Falling Short Of The Daubert Standard

Even though trial courts have considerable discretion in performing the Daubert gatekeeping role (including how to assess the reliability of an expert, what procedures to utilize, and the ultimate determination of reliability) if a court's determination on the admissibility of an expert opinion under FRE 702 reflects an “off-the-cuff decision” with no “detailed” or “specific” findings on the record, an abuse of discretion is normally a reviewing court's conclusion, in Procter & Gamble Co. v. Haugen, 427 F.3d 727 (10th Cir. Oct. 19, 2005) (No. 03-4234)

It should come as no surprise to the practitioner that a circuit's review of a judge’s Daubert gatekeeping is best described as deference. Often it is hard to find instances of trial courts, as the court involved in Procter & Gamble v. Haugen, that have abused this discretion. As noted by the Third Circuit, the tendency is to adopt a “generally liberal approach" to district court gatekeeping. The Procter & Gamble case serves as an instructive reminder district courts, acting "on the spot" and exercising considerable care in its approach are not often found to have abused its gatekeeping discretion.

In the case, plaintiff Procter & Gamble Company filed suit against the defendants, primarily distributors of Amway products (who were in the same product field of personal care and household use items as the plaintiff) for violating the Lanham Act based on false descriptions of the origin of the Procter & Gamble products. Plaintiff alleged that the defendant disseminated a voice-mail message to “thousands” of Amway distributors “falsely stating that the president” of plaintiff “had recently appeared on television, announced that he (the president of P & G) was associated with the Church of Satan, and stated that a large portion of the profits from forty-three different P & G products were used to support the Church of Satan.” The plaintiff sought recovery of lost customers caused by this false statement. Procter & Gamble, 427 F.3d at 731.

The Tenth Circuit noted that there was little question that the statement was made. Pretrial proceedings focused on how to measure damages caused by the Satanism rumors on the sales and market share of the plaintiff’s 43 products that the rumor claimed were being used to support the Church of Satan. An initial estimate developed by the plaintiff’s employee (a financial analyst and profit forecaster) concluded that the data available to him was inconclusive. Procter & Gamble, 427 F.3d at 731.

The plaintiff then hired two expert witnesses to investigate and testify on the issue of lost sales. The data used by these experts was requested by the defendant in discovery and the primary issue was the “extent to which defendants requested production of the … market share data from P & G and, in turn, the extent to which P & G complied with those requests,” as well as whether sanctions were appropriate. After a set of hearings into these discovery disputes, the trial court found for the defendants that plaintiffs improperly failed to provide discovery and the court sanctioned the plaintiff by dismissing the case. One ground for dismissal was a finding that:

“that damages testimony and studies [of the plaintiff] … would not be admitted in evidence under Rule 702 of the Federal Rules of Evidence and the Daubert line of cases regarding the admissibility of expert testimony. Such testimony clearly would not be based upon sufficient facts or data to be admissible in this Court. Since Plaintiffs’ damages evidence would not be admissible, Plaintiffs’ claims must fail.”

Exercises to complete:
1. In the Daubert standard text, which matters does the parenthetical in the opening paragraph list as falling within a trial court's discretion?
2. Copy the Daubert standard text word for word, from "Even though trial" through "2005) (No. 03-4234)", inclusive.
Rely only on the text above for your answers.

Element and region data
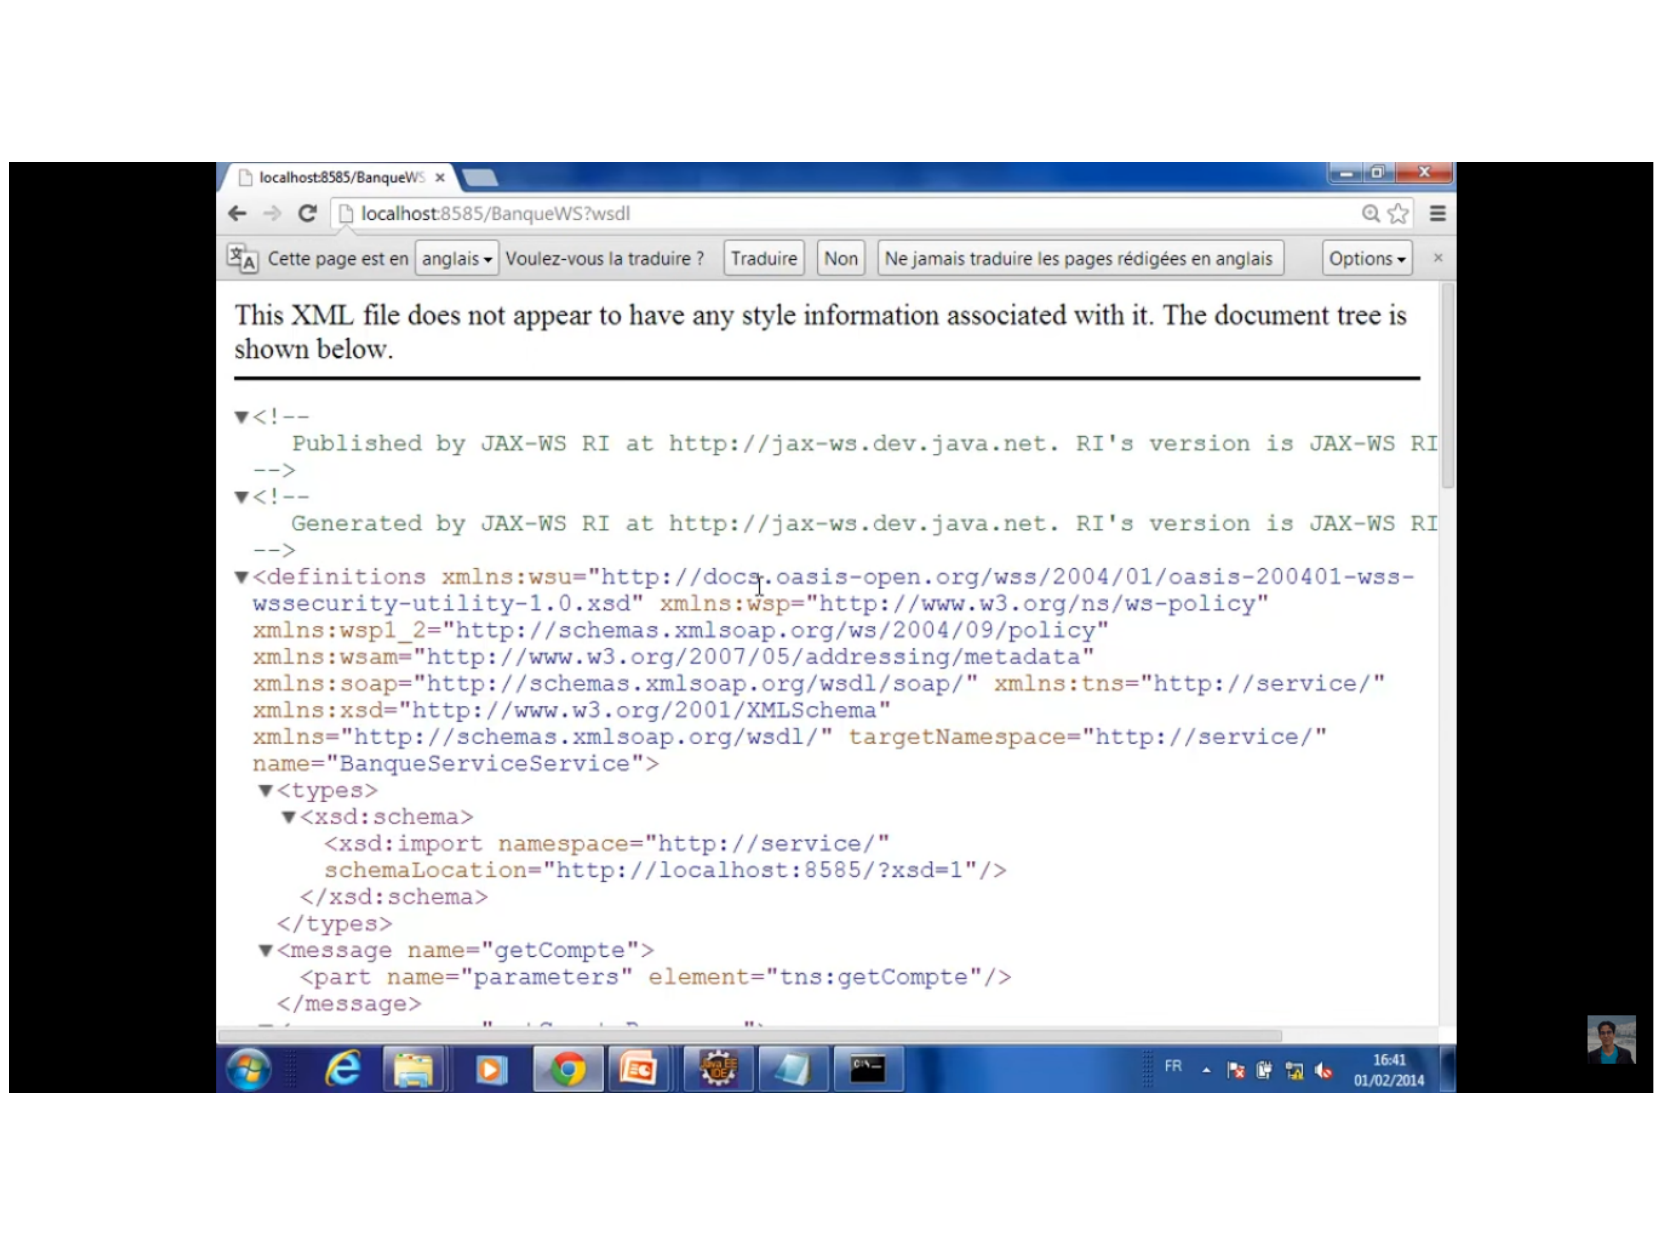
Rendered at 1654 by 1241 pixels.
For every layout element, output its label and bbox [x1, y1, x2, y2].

picture [9, 162, 1654, 1093]
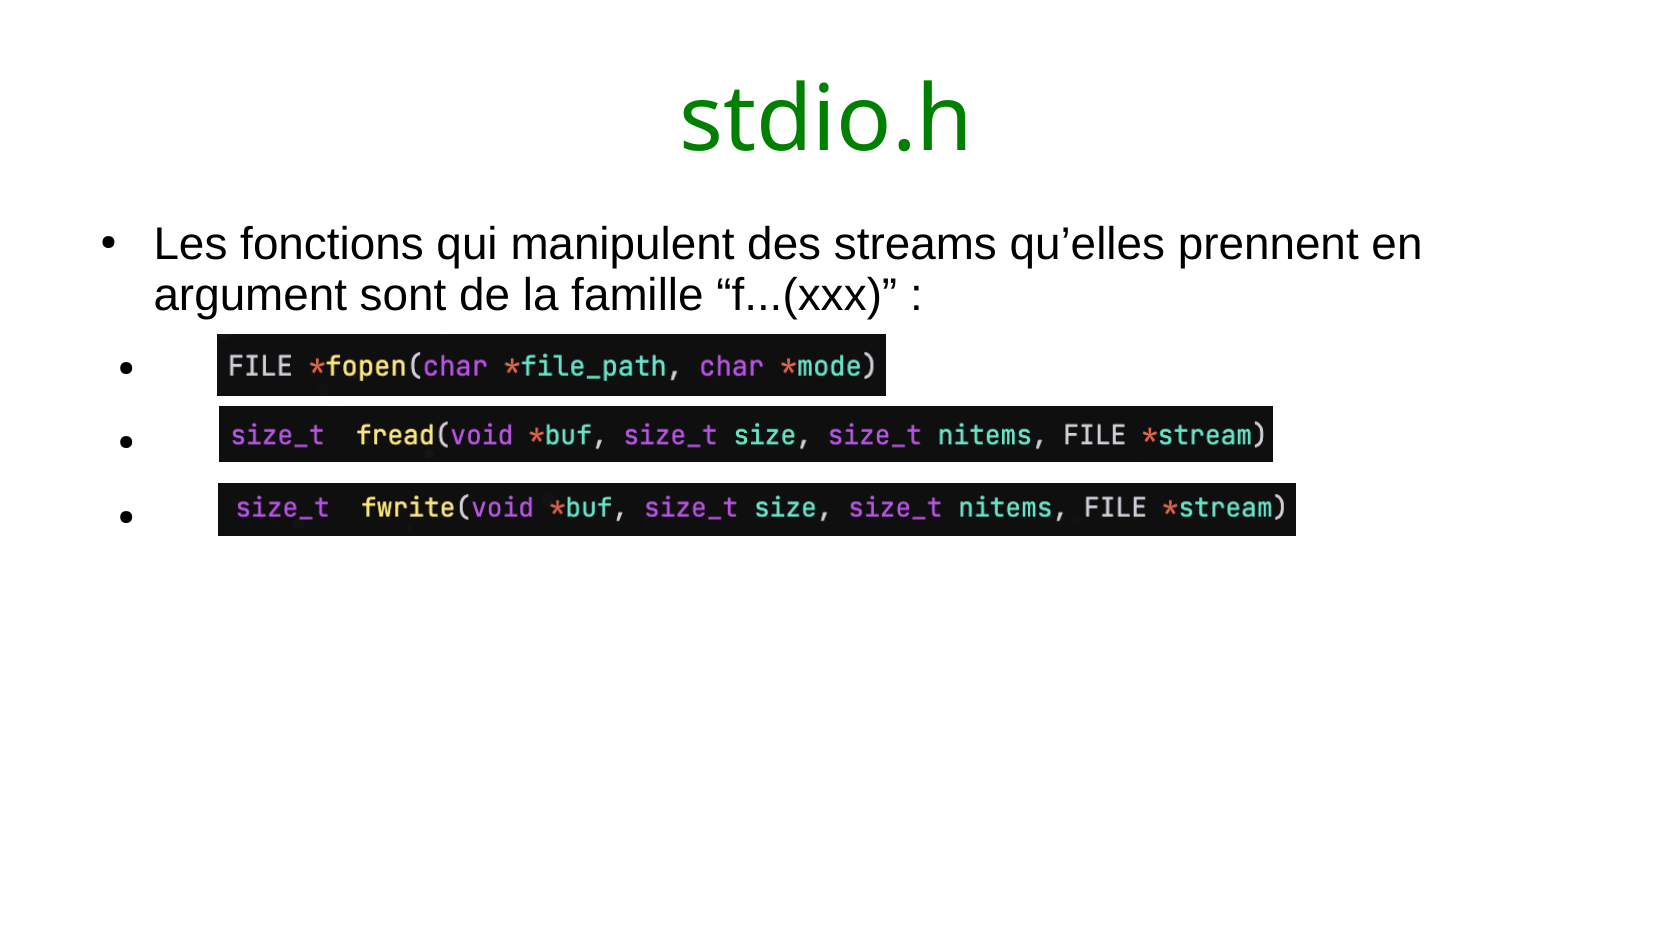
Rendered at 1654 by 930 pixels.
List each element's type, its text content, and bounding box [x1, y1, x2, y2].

list Les fonctions qui manipulent des streams qu’elles prennent en argument sont de la famille “f...(xxx)” : [82, 217, 1571, 757]
title stdio.h [82, 37, 1571, 193]
picture [219, 406, 1273, 462]
picture [218, 483, 1296, 536]
picture [217, 334, 886, 396]
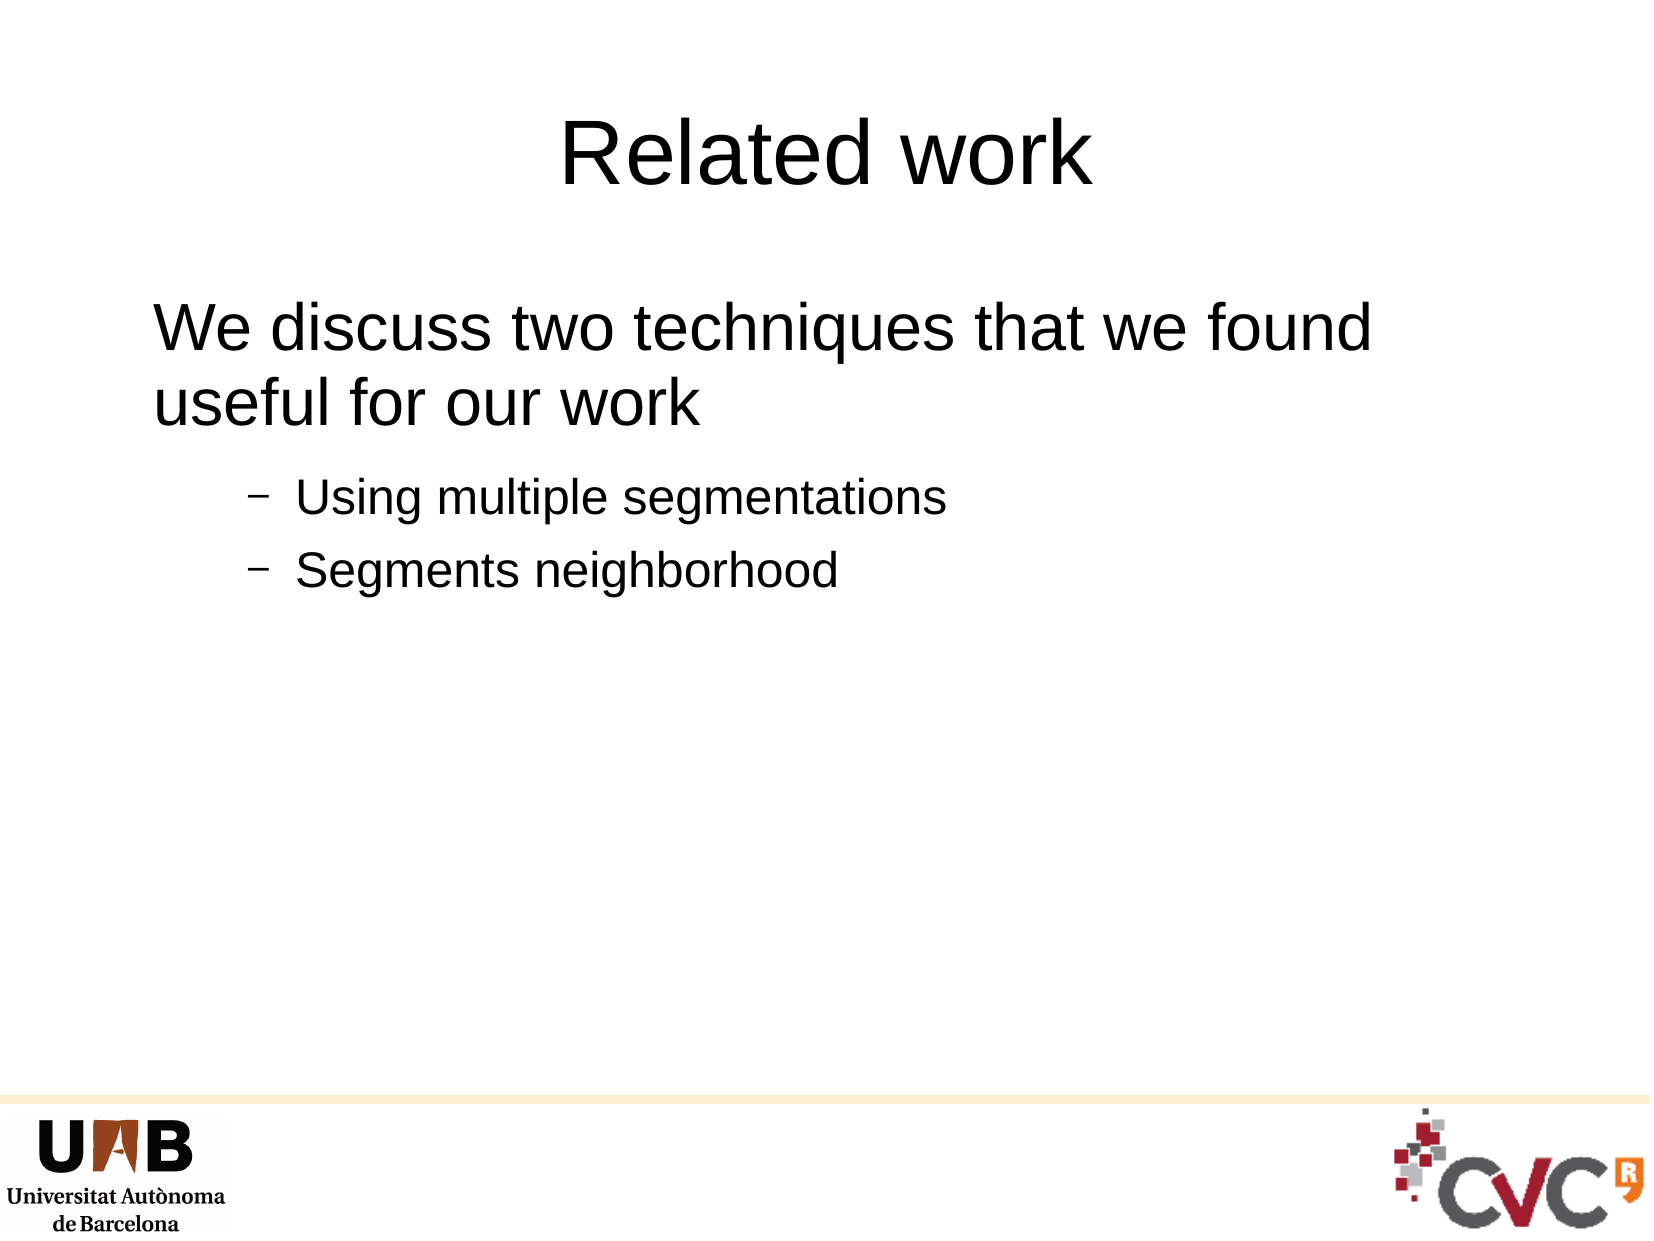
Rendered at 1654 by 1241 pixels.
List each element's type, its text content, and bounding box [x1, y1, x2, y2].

title Related work [82, 56, 1571, 250]
picture [1393, 1107, 1650, 1235]
list We discuss two techniques that we found useful for our work Using multiple segmentations Segments neighborhood [82, 290, 1571, 1109]
picture [7, 1119, 226, 1232]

Complete answers:
1.
- How to assess the reliability of an expert
- What procedures to utilize
- The ultimate determination of reliability

2.
Even though trial courts have considerable discretion in performing the Daubert gatekeeping role (including how to assess the reliability of an expert, what procedures to utilize, and the ultimate determination of reliability) if a court's determination on the admissibility of an expert opinion under FRE 702 reflects an “off-the-cuff decision” with no “detailed” or “specific” findings on the record, an abuse of discretion is normally a reviewing court's conclusion, in Procter & Gamble Co. v. Haugen, 427 F.3d 727 (10th Cir. Oct. 19, 2005) (No. 03-4234)